Le risque « cotisations sociales » pesant sur le gérant majoritaire de SARL Clément GICQUEL – 02/11/2017

Les avantages et inconvénients de chacun des statuts de dirigeants de sociétés par actions (« Régime général ») ou de sociétés à responsabilité limitée (« TNS ») font régulièrement l’objet de comparaisons car le sujet est important et complexe.

Pour un exemple récent de synthèse réussie, nous vous renvoyons à l’excellent article de notre Confrère Marie-Laure ARBEZ NICOLAS publié le 24 octobre dernier sur le site du Village de la Justice (https://www.village-justice.com/articles/remuneration-statut-social-dirigeant-eurl-sas,26252.html).

Cet article mentionne à juste titre le fait que le gérant majoritaire reste in fine responsable du paiement de ses cotisations sociales, indépendamment du fait qu’elles puissent être payées par la société.

Un arrêt de la Cour de cassation du 20 septembre 2017 (Cass.Com 20 9 2017, n°15-24.644) donne l’occasion de développer quelque peu ce point, fort sensible.

Dans cet arrêt, la Cour pose en principe que la seule inscription au Répertoire SIRENE du gérant majoritaire d’une SARL ne suffisait pas à établir sa qualité d’entrepreneur individuel.

Elle en tire la conséquence que celui-ci n’est pas éligible au bénéfice du redressement ou de la liquidation judiciaires sur le fondement des articles L. 620-2, L.631-2 et L.640-2 du Code de commerce.

La Cour considère en effet que l’exercice des fonctions de gérant majoritaire ne relève pas d’une activité professionnelle indépendante, au motif notamment que l’activité est exercée au nom et pour le compte de la société dirigée.

L’on sait que du point de vue social (CSS art. L 111-1, 11°), le dirigeant majoritaire est considéré comme un travailleur non salarié (TNS), avec pour conséquence l’obligation d’être immatriculé auprès de l’URSSAF.

Cette solution se comprend tant il serait difficile de caractériser un lien de subordination entre la personne morale concernée et son dirigeant, lequel détient, par hypothèse, le pouvoir de direction et le pouvoir de décision au sein de l’assemblée générale.

Le droit commercial qui poursuit ses objectifs propres, parmi lesquels la protection du crédit, retient, nous l’avons vu, une solution contraire.

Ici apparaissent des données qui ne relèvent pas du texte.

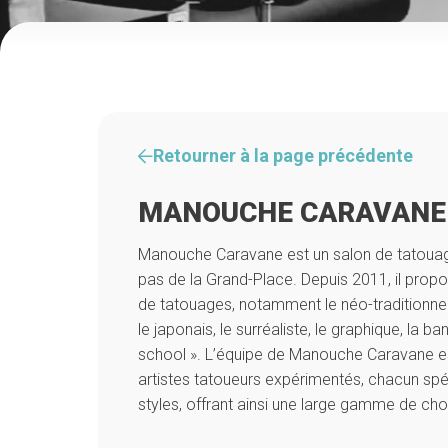
Retourner à la page précédente
MANOUCHE CARAVANE
Manouche Caravane est un salon de tatouage
pas de la Grand-Place. Depuis 2011, il propo
de tatouages, notamment le néo-traditionnel, l
le japonais, le surréaliste, le graphique, la b
school ». L’équipe de Manouche Caravane e
artistes tatoueurs expérimentés, chacun spéc
styles, offrant ainsi une large gamme de choi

En effet l’ouverture trop large des procédures de redressement et de liquidation judiciaires aux gérants majoritaires aurait, notamment, pour conséquence de priver les engagements de caution qu’ils peuvent avoir souscrits de l’essentiel de leur efficacité.

La question se pose donc de savoir si, à défaut d’une procédure de redressement judiciaire ou de liquidation judiciaire, le gérant majoritaire pourrait obtenir « l’effacement » de ses dettes sociales par un autre biais que la clôture pour insuffisance d’actif (article L. 643-11 du Code de Commerce).

Plus précisément, dès lors que l’activité du gérant majoritaire n’est pas considérée, sur le terrain du droit commercial, comme une activité professionnelle indépendante, ses dettes de cotisations sociales pourraient-elles être effacées dans le cadre du rétablissement personnel prévu par les articles L.741-1 du Code de la Consommation ?

La Cour de cassation a répondu négativement à cette question dans un avis n°16007 du 8 juillet 2016.

La Haute juridiction considère en effet que la couverture sociale personnelle du gérant majoritaire est de nature professionnelle et que, pour cette raison, les dettes de cotisations sociales échappent à l’effacement consécutif à la procédure de rétablissement personnel.

En définitive, le « télescopage » des logiques commerciale, sociale et civile place le gérant majoritaire d’une SARL en difficulté dans une situation particulièrement défavorable.

Il est permis d’espérer que la suppression du Régime Social des Indépendants (RSI) annoncée pour 2018 se traduise par une amélioration de la situation des gérants majoritaires.

A défaut, les conseils du dirigeant concerné pourront lui proposer la transformation de la SARL en SA ou SAS, avant que sa situation financière soit trop dégradée ou, dans le cas contraire, d’exercer une activité professionnelle, même marginale, distincte de ses fonctions de gérant, afin de pouvoir bénéficier d’un redressement ou d’une liquidation judiciaire à titre personnel.